The task:
Reproduce word for word the part of the forum thread about the Merckx frame's bottom bracket threading that runs from "# Confused on" up to and including "that not English??".

Passage for review:
Start of Block

# Confused on threading on MXL



## barry1021 (Nov 27, 2005)

I am rather new to wrenching so apologies if I am being stupido. I purchased a Merckx frame, MXL in Motorola colors on EBAY several months ago. It is beautiful, has the Made in Belgium sticker, etc. It was advertised as a 1996 version. I am not inpugning the rep of the seller in any way here-he was detailed on the flaws and was great to work with. It was advertised as Italian BB, as it should be. My question is, unless I am a complete idiot (add your comment here) the bottom bracket is English not Italian thread-how can this be?? I have checked against two other frames I have, one English and one Italian to be sure. Haven't gotten the rt side off yet, but the left side definitely unscrews rotating counterclockwise, ie to the front of the bike, is that not English??

Here's the auction if you wouldlike to see it

http://cgi.ebay.com/ws/eBayISAPI.dl...MEWN:IT&viewitem=&item=280062248165&rd=1&rd=1

Appreciate any thoughts you might have.

b21


----------



## Guest (Feb 6, 2007)

End of Block

Data to examine:
Start of Block

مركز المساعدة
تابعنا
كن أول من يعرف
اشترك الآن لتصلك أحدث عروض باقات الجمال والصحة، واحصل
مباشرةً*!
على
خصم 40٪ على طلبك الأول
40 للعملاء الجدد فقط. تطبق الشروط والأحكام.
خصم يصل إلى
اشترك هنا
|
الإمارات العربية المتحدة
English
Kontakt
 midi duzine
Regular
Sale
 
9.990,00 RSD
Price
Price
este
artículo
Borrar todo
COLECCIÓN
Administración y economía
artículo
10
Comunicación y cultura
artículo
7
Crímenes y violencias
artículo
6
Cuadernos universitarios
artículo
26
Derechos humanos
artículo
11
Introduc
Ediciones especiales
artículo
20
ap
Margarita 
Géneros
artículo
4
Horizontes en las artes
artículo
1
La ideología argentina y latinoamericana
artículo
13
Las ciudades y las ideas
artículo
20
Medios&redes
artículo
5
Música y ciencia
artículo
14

End of Block
Start of Block

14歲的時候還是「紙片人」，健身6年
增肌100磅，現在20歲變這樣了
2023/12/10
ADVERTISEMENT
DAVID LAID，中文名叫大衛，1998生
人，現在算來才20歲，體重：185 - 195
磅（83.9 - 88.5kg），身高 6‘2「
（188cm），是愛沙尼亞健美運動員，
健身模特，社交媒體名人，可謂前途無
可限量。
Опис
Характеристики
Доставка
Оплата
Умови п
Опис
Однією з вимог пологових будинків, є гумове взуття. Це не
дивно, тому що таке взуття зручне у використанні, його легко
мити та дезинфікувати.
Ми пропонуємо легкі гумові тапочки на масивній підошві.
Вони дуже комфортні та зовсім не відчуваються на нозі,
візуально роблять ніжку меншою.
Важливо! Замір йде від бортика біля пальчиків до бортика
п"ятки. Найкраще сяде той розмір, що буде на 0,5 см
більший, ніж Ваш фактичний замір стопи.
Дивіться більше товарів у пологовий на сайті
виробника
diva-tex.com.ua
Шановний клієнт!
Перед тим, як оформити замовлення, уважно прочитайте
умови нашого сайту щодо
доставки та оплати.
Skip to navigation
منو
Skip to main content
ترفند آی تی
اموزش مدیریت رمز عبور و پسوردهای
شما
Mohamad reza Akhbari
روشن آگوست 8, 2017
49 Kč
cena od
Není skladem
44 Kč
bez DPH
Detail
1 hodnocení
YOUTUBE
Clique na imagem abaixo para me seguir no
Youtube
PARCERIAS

End of Block

Task result:
# Confused on threading on MXL



## barry1021 (Nov 27, 2005)

I am rather new to wrenching so apologies if I am being stupido. I purchased a Merckx frame, MXL in Motorola colors on EBAY several months ago. It is beautiful, has the Made in Belgium sticker, etc. It was advertised as a 1996 version. I am not inpugning the rep of the seller in any way here-he was detailed on the flaws and was great to work with. It was advertised as Italian BB, as it should be. My question is, unless I am a complete idiot (add your comment here) the bottom bracket is English not Italian thread-how can this be?? I have checked against two other frames I have, one English and one Italian to be sure. Haven't gotten the rt side off yet, but the left side definitely unscrews rotating counterclockwise, ie to the front of the bike, is that not English??